NMP faculty member honoured with two teaching awards
Dr. Sean Maurice, a senior lab instructor with the Northern Medical Program (NMP), has been recognized with two prestigious teaching awards. He was honoured for his dedication to teaching with the 2019-20 Robert W. Tait Annual Lecture on Implementing Teaching Excellence Award at UNBC, and a 2019-20 Killam Teaching Prize from the University of British Columbia (UBC).
“It’s humbling to have received these awards from UNBC and UBC,” said Maurice. “It means that both institutions value teaching as well educational leadership, and that teaching is not something static, but something that requires effort, sincerity, and ongoing attention. Teaching at many levels and in many venues is important to ensure the institutions meet the needs of their various stakeholders, and their social accountability mandates to the community.
The NMP is a distributed site of UBC’s Faculty of Medicine MD Undergraduate Program, delivered in partnership with UNBC.

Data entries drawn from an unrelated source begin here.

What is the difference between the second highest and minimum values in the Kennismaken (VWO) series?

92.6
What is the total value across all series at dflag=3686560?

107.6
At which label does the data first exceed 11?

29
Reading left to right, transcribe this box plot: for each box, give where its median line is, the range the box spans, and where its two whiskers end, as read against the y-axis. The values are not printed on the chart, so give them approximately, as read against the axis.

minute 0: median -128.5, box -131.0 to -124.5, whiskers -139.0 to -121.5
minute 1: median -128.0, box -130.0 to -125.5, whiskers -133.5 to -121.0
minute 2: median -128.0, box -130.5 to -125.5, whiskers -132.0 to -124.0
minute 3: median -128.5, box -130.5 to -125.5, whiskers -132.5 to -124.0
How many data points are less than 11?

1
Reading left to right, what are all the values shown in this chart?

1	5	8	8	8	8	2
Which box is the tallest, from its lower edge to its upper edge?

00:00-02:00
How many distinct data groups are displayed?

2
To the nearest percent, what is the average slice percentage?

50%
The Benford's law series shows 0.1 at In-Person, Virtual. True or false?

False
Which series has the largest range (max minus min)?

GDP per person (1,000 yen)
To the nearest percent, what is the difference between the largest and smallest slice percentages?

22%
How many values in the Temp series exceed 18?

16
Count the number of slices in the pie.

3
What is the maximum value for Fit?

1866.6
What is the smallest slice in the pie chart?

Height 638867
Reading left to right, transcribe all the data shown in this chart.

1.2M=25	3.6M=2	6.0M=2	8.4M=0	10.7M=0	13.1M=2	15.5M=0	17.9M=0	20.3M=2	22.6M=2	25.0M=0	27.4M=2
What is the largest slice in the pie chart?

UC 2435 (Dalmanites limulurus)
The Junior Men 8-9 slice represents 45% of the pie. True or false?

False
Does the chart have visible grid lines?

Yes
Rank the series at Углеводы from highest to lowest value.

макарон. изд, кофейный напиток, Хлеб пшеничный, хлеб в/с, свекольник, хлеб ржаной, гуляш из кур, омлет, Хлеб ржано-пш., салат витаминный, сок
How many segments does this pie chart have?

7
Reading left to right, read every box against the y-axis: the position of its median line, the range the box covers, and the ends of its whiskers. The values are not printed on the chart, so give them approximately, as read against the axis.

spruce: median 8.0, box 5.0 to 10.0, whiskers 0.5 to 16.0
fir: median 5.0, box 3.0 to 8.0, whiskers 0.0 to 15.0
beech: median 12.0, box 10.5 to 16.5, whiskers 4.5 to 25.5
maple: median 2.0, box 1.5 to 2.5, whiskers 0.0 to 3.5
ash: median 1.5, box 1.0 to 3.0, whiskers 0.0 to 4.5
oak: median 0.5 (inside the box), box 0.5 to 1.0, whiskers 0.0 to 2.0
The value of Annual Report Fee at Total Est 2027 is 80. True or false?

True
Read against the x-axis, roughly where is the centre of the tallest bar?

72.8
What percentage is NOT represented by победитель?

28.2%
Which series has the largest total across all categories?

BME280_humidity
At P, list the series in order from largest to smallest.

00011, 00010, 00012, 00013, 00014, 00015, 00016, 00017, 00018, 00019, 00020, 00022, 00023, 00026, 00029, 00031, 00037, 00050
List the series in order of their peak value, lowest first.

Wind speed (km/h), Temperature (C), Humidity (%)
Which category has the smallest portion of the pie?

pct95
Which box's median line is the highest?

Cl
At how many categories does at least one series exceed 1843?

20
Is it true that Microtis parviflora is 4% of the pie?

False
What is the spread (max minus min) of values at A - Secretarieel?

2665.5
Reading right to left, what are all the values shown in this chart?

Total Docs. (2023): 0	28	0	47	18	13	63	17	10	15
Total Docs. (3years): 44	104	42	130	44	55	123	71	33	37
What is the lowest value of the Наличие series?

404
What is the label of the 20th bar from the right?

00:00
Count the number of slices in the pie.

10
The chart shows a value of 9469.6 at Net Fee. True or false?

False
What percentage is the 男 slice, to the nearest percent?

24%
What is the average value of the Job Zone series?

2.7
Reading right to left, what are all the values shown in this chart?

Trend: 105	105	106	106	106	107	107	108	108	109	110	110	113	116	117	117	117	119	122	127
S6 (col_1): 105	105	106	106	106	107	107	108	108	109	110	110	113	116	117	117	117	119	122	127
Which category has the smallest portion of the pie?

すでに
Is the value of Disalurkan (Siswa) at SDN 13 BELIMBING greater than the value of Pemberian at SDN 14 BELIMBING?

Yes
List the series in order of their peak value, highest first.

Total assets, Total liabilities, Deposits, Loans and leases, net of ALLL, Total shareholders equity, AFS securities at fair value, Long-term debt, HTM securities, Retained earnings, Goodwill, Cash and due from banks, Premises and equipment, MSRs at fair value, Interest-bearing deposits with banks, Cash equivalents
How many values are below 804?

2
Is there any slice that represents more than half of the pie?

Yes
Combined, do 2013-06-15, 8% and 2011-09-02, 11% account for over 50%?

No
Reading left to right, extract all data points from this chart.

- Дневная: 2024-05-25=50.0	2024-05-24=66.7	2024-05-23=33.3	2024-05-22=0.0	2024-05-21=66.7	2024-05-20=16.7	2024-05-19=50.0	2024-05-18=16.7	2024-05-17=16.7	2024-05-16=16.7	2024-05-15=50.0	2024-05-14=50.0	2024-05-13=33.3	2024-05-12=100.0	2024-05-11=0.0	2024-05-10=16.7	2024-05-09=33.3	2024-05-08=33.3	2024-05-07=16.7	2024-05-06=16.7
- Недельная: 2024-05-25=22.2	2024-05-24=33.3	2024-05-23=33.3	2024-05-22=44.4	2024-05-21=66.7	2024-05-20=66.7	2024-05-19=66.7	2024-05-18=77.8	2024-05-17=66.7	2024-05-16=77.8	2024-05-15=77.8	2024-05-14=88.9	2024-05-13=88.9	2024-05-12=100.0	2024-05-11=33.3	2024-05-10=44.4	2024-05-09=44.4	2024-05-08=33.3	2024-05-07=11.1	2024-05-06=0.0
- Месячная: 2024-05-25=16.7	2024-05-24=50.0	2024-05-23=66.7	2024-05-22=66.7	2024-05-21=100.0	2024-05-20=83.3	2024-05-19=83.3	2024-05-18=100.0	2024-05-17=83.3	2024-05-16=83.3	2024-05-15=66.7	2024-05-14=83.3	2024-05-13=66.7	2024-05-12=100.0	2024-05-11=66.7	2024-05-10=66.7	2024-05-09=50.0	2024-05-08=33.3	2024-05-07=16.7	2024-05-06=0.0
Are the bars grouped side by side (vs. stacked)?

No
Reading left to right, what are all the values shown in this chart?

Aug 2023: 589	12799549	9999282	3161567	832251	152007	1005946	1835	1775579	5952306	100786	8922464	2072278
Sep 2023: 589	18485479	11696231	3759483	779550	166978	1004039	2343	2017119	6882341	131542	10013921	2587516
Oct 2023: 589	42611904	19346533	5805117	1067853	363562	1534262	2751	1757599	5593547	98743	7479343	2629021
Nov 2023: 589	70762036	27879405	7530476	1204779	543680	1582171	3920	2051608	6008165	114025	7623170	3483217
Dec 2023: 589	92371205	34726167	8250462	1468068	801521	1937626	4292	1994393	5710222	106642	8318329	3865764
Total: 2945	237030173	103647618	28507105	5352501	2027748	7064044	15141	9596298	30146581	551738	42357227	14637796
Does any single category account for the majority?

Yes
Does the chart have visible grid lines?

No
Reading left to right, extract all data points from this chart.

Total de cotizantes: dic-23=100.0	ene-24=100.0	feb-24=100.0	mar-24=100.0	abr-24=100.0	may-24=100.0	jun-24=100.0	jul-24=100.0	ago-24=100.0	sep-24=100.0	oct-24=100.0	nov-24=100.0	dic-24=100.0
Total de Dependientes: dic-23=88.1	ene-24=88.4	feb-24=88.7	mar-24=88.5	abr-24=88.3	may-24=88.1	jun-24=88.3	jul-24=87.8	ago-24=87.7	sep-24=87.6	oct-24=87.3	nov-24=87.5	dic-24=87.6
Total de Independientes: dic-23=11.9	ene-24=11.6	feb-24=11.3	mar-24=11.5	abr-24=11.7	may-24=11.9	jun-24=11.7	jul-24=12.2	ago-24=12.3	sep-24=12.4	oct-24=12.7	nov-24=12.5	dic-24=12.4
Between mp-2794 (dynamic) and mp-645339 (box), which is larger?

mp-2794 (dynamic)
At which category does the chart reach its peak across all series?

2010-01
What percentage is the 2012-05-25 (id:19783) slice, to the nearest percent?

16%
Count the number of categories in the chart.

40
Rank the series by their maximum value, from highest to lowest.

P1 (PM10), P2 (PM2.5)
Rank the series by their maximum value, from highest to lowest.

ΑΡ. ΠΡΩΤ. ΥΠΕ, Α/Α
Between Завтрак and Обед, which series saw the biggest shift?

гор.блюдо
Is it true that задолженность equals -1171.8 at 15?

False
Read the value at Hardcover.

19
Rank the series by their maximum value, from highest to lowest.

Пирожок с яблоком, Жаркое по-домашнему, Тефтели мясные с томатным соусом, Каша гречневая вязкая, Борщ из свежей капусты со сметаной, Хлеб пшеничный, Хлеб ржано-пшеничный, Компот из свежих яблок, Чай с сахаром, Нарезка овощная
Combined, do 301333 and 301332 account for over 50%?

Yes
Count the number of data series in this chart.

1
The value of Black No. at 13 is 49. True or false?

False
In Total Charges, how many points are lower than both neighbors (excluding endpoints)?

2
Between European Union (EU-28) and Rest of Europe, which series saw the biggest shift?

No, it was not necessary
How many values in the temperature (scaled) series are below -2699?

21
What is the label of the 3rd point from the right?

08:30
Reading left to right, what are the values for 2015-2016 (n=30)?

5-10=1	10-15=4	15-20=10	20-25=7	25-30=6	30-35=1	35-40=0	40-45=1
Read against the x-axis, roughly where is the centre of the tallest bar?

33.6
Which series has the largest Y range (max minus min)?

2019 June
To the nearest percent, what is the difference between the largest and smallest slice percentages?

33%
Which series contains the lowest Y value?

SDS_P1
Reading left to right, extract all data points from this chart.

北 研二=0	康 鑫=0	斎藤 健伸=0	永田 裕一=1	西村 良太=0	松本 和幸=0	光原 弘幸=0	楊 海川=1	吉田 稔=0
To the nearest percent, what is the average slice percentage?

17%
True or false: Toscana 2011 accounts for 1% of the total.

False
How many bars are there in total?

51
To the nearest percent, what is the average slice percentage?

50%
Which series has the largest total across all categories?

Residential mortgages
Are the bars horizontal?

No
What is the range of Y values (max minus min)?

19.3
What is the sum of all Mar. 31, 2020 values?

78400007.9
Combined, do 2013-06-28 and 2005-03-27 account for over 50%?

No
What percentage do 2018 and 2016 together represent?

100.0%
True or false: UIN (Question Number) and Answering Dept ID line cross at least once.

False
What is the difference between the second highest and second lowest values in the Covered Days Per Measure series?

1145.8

UNBC Board elects new Chair
Aaron Ekman, a well-known figure in B.C.’s labour relations sphere, is the new Chair of UNBC’s Board of Governors.
Ekman began his service on the board in May 2018 as a provincially appointed representative and was reappointed in July 2019 for an additional two-year term.
Ekman hails from Terrace and moved to Prince George in 2009, the same year he was elected president of the Prince George & District Labour Council. In 2011, while representing and negotiating on behalf of provincial public servants and health-care workers across northern B.C., became the founding president of the North Central Labour Council. In 2014, Ekman was elected Secretary-Treasurer of the British Columbia Federation of Labour, and served two terms.
The 15-member UNBC Board of Governors has oversight and responsibility for the management, administration and finances of the University.
Vanier scholar examines UN goals
Christiana Onabola, a Health Sciences PhD student, has earned a federally-funded Vanier Scholarship. The award is for her research that focuses on the United Nations Sustainable Development Goals (SDGs) and how they are relevant to local populations and communities along the Nechako Watershed and Niger Delta in Nigeria in order to strengthen the goals’ tenet of leaving no one behind.
In 2015, world leaders at the United Nations put together the 17 SDGs, a set of global goals to tackle economic, social and environmental challenges that are local and global in nature.
“There are, however, concerns about how these goals interact and what happens when, for instance, a goal related to health and the environment is traded off in order to meet another tailored towards economic development,” explains Onabola.
Meanwhile, Dr. Nadezhda (Nadia) Mamontova joined UNBC this fall as a Banting Postdoctoral Fellow as she explores the legacy of ethnographer and linguist Glafira Vasilevich and what her 20th-century cartography project means for the Evenki people in Siberia.
The project, titled Vernacular Geography and Indigenous Participatory Mapping in Soviet Russia: Examining the Legacy of Glafira Vasilevich’s Cartographic Project, will explore the methods Vasilevich used to collect the maps, examine her motivations and trace the legacy of the place names she used.